With the President’s backing Sims was able to impose his theories of central fire control on the Bureau of Navigation. After the Russo-Japanese War he plunged into a controversy with another friend of T.R., Captain Mahan, the historian of seapower. Mahan interpreted the accounts he’d read of the Battle of the Sea of Japan as proof of his contention that guns of mixed caliber gave a ship more firepower than the all big gun ordnance Sims and his friends in the Bureau of Navigation were advocating. The British put an end to that argument by producing the Dreadnaught. Sims reported to the Navy Department that the Dreadnaught made all the navies of the world obsolete from the day she was launched.
Captain Mahan, who was far from being a small man, admitted that his information on Japanese ordnance might have been faulty. Sims became known, in British and American circles, as one of the men who’d guessed ahead of the Admiralty on the Dreadnaught. The British civil lord asked permission to have Lieutenant Commander Sims’ report published in Blackwood’s Magazine.

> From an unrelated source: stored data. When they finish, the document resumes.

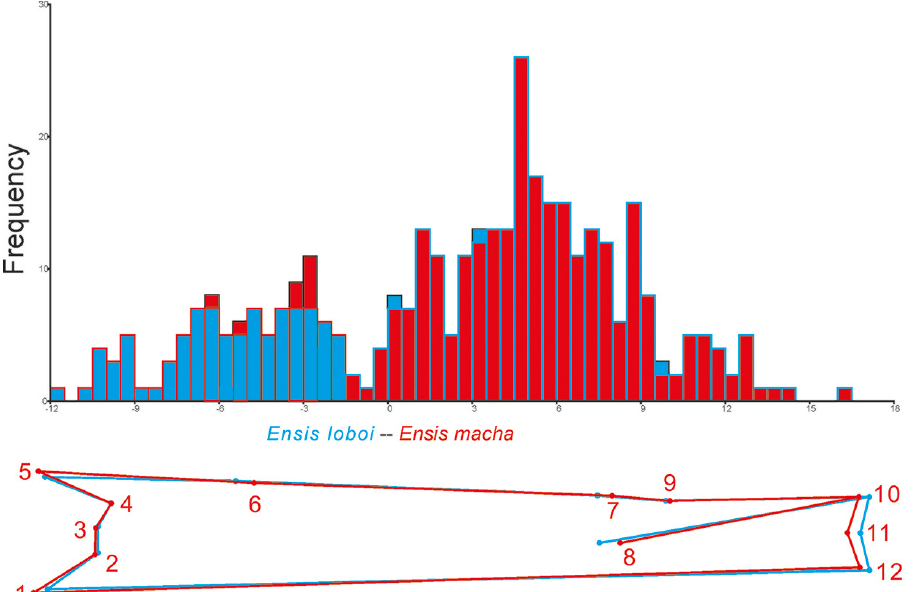
Fig. 3. – Discriminant analysis on inner shell shape of the Ensis southernmost species. The classification of discriminant frequencies predicted by the iterative cross-classification analysis between E. loboi n. sp . (cyan bars and wireframe graph) and E. macha (red bars and wireframe graph) are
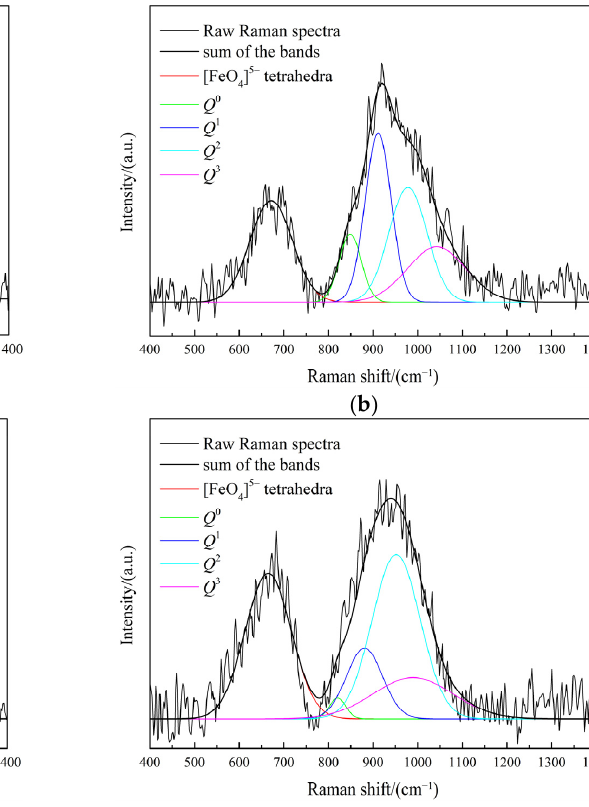
Figure 12. FTIR results with various Fe 2 O 3 content in the FeO − X wt%Fe 2 O 3 − SiO 2 − 8 wt%CaO − 3 wt%MgO − 3 wt%Al 2 O 3 melts at Fe/SiO 2 of ( a ) 0.8 and ( b ) 1.2.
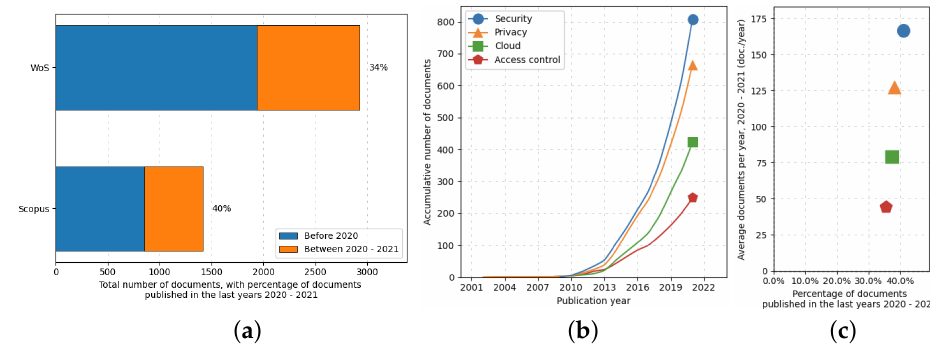
Figure 3. ScientoPy processing of the literature on privacy/security and access control in cloud applications: ( a ) percentage of works published since 2020 over all the relative literature, ( b ) number of published documents vs. publication years based on keywords, and ( c ) the average number of documents per year vs. percentage of published documents between 2020 and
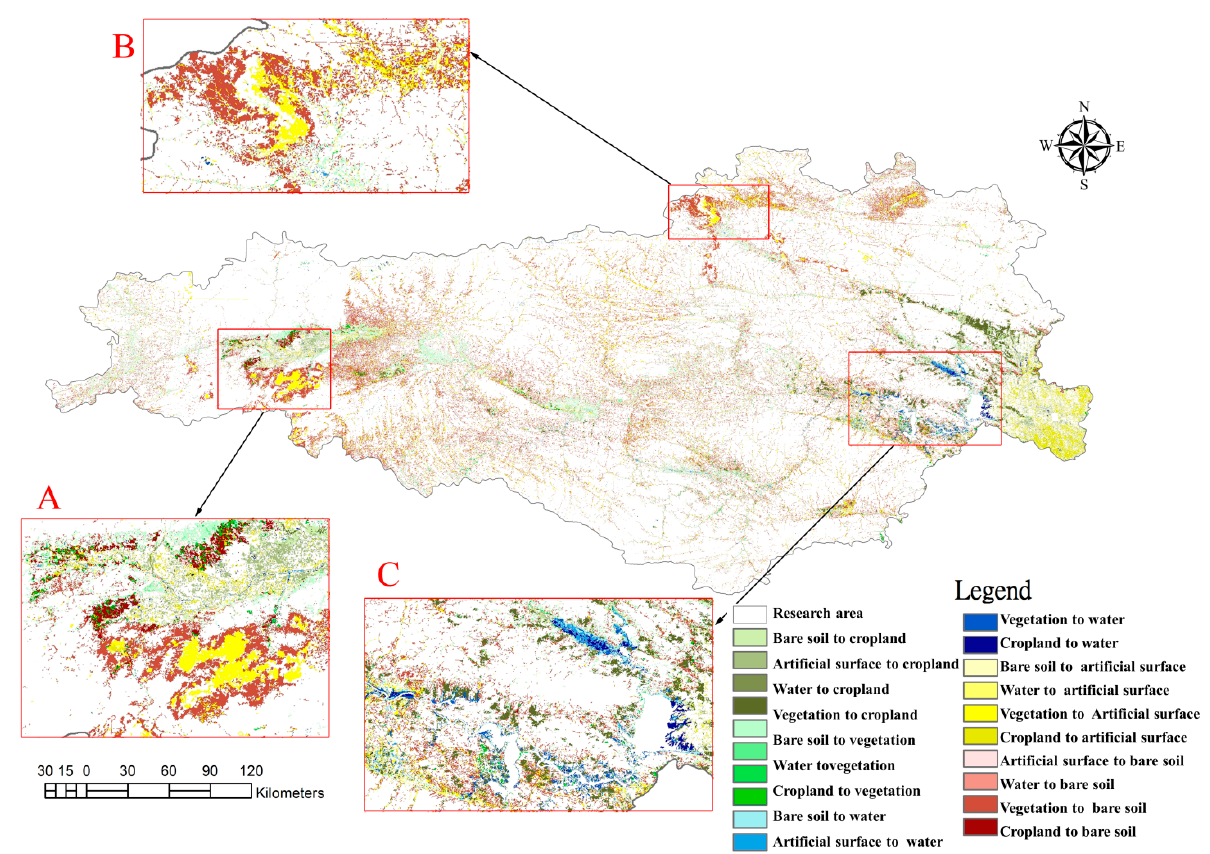
Figure 5. Land use of Danjiangkou water source in 2019.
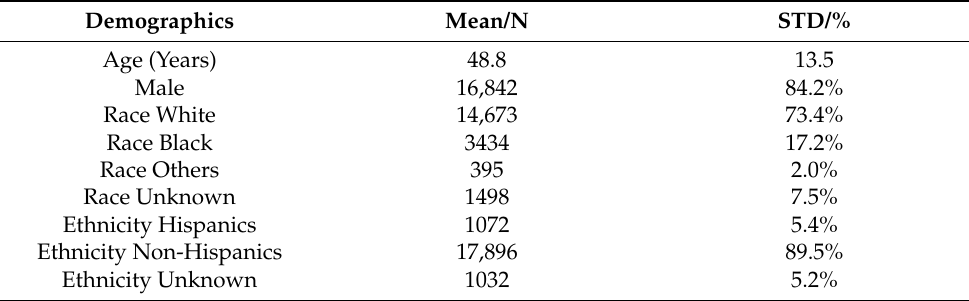
Table 2. Baseline characteristics of the randomly selected 20,000 BD patients.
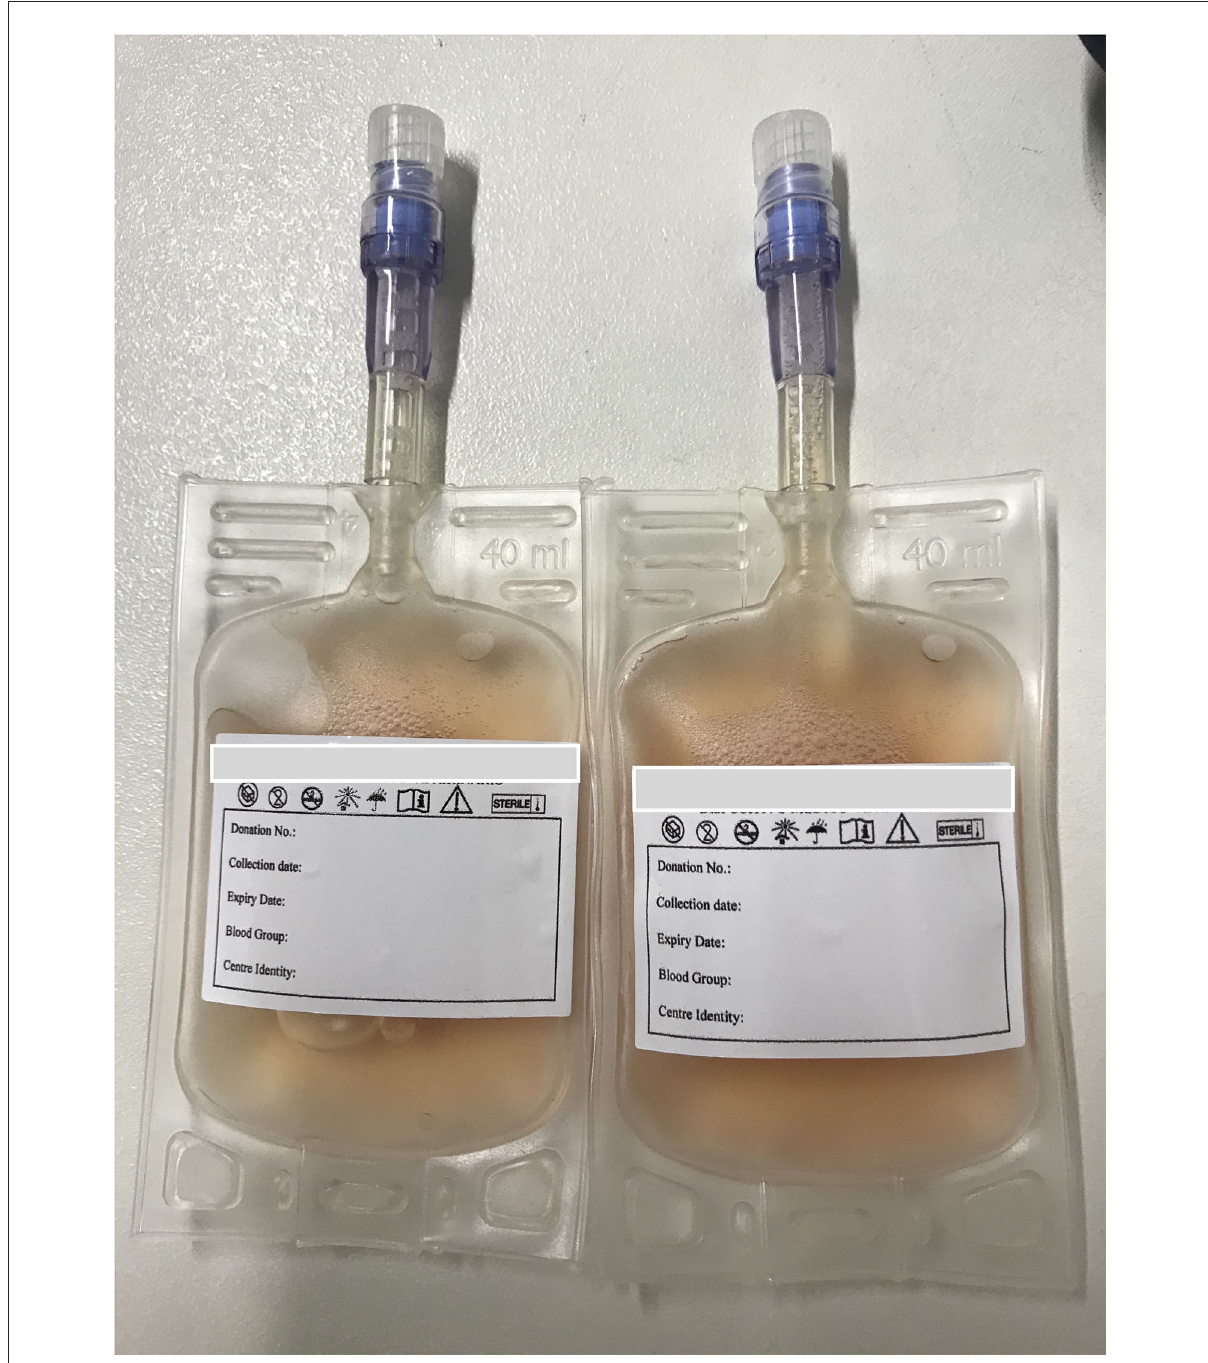
FIGURE1 Canine never-frozen liquid plasma ready to use in the volume desired and necessary for the patient’s need (property of REVLab, Veterinary Transfusion Research Laboratory, University of Milan,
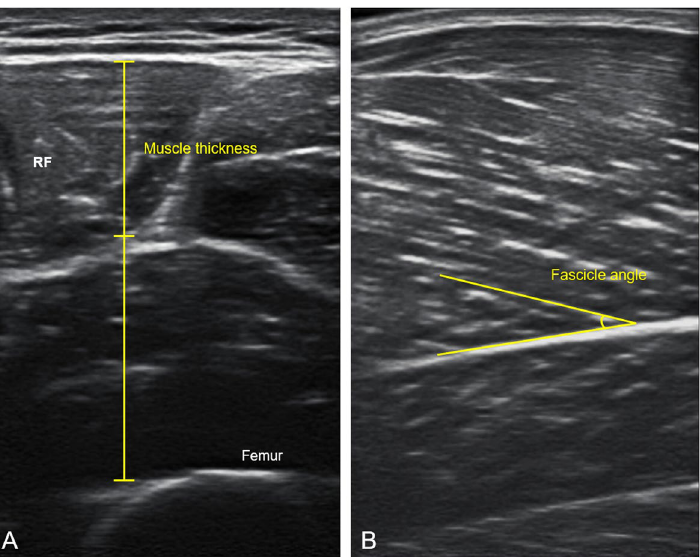
Figure 1. Representation of muscle architecture measurement of rectus femoris (RF) at the sonographic image (A) muscle thickness; (B) fascicle angle.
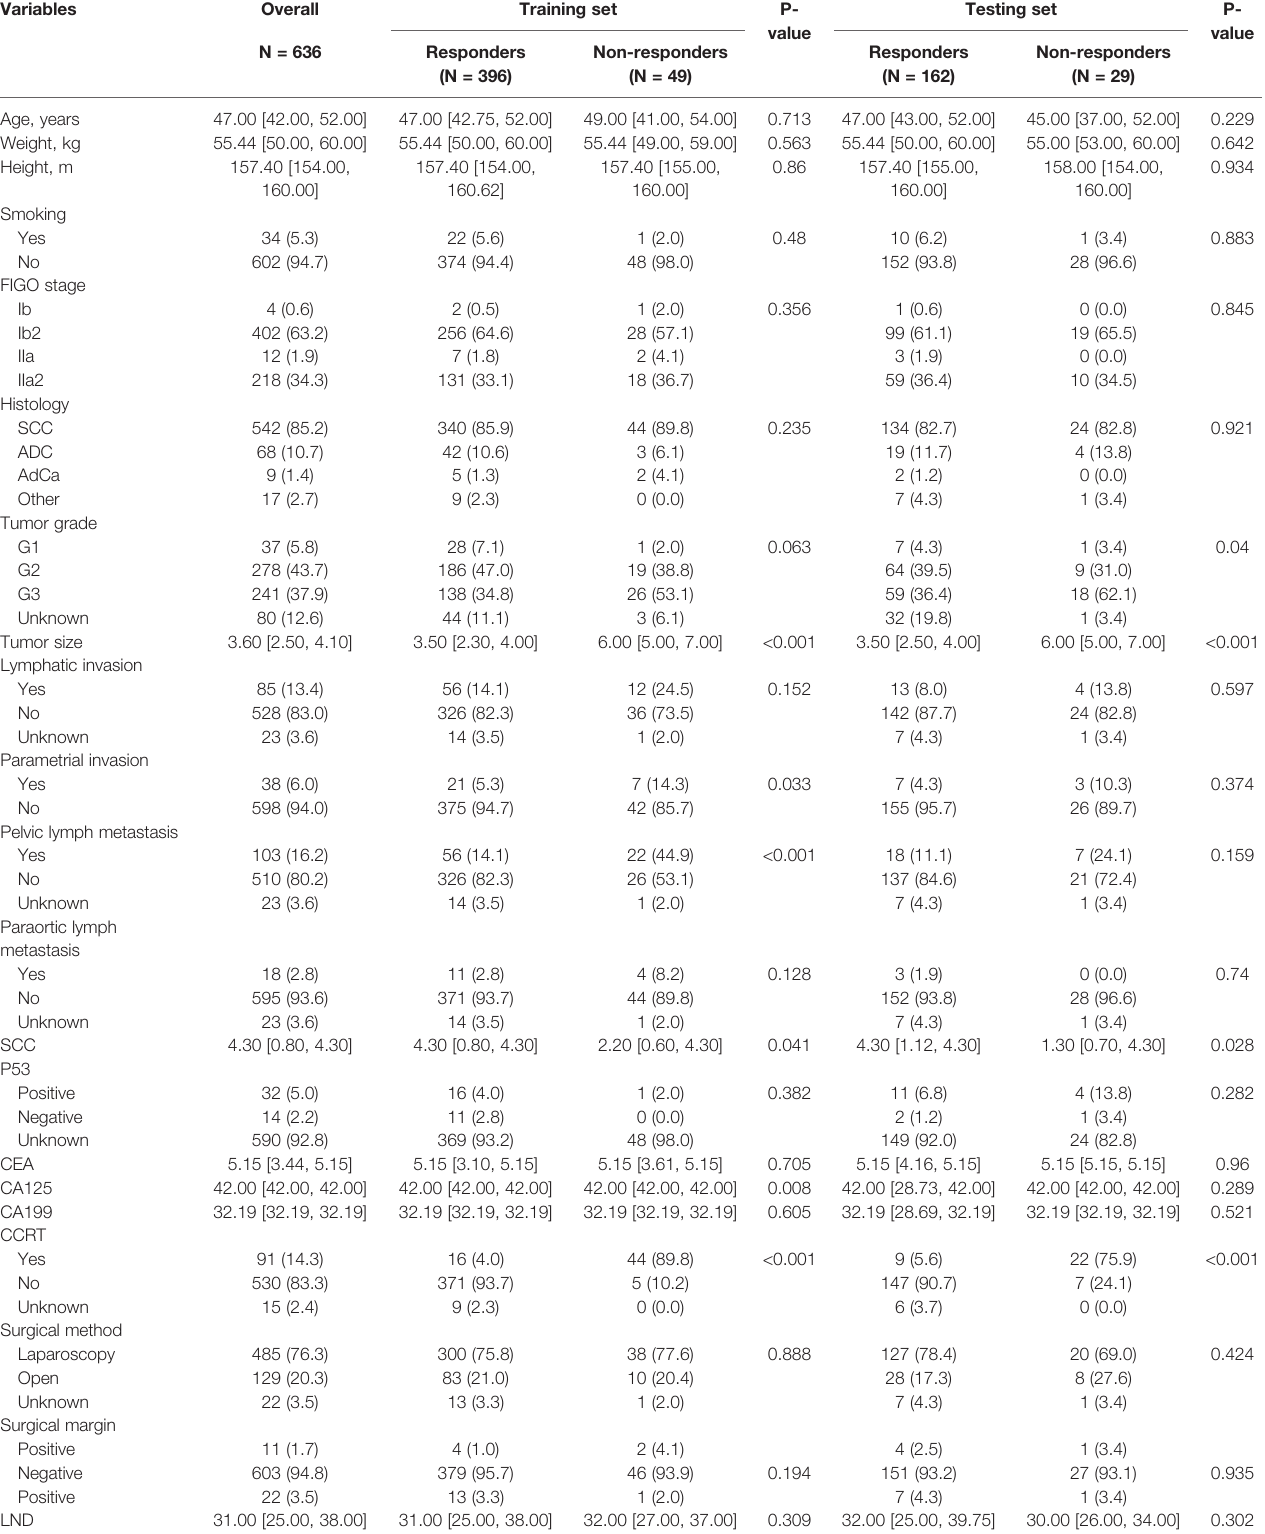
TABLE 1 | Baseline demographic and clinicopathologic features of patients with LACC with and without a diagnosis of rNACT.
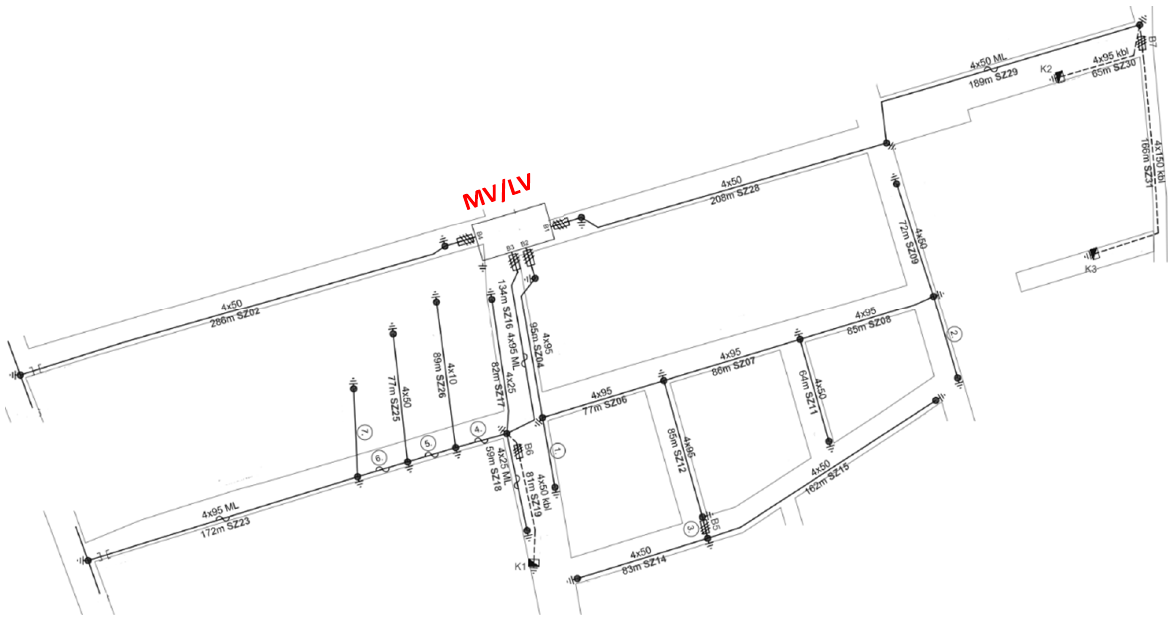
Figure A2. Topology of area 44333 (MV/LV represents the supplying medium/low-voltage trans- former).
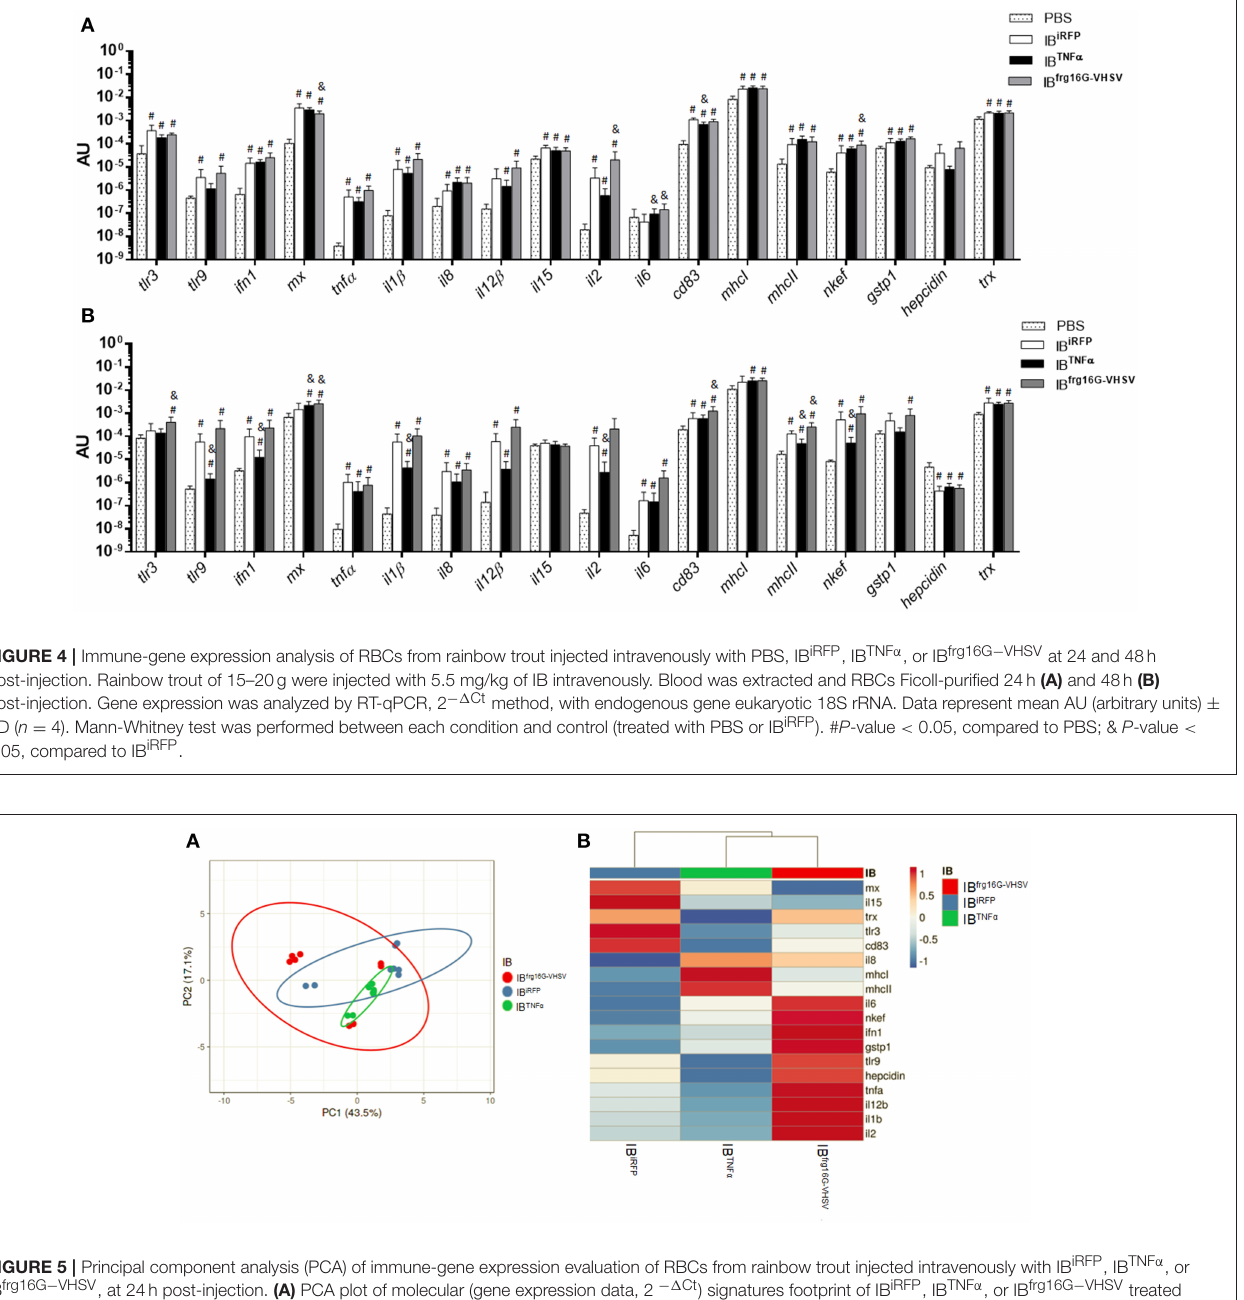
FIGURE 5 | Principal component analysis (PCA) of immune-gene expression evaluation of RBCs from rainbow trout injected intravenously with IB iRFP , IB TNF α , or IB frg16G − VHSV , at 24h post-injection. (A) PCA plot of molecular (gene expression data, 2 − 1 Ct ) signatures footprint of IB iRFP , IB TNF α , or IB frg16G − VHSV treated samples, at 24h post-injection. Ellipses and shapes show clustering of the samples. (B) Heatmap of gene expression (2 − 1 Ct ) signatures of IB iRFP , IB TNF α , or IB frg16G − VHSV treated samples. Annotations on top of the heatmap show clustering of the samples mean values. PCA plot and heatmap was performed using Clustvis software. Heatmap data matrix visualizes the values in the cells using a color gradient which gives an overview of the largest and smallest values in the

Sims, who had a way of chumming up to his English friends whenever anything new was in the works, managed to turn up in England. In spite of the fact that the Admiralty was wrapping the Dreadnaught in portentous secrecy, Sims got himself smuggled on board in civilian clothes and was shown every detail of construction and ordnance. When he came home President Roosevelt appointed him his naval aide.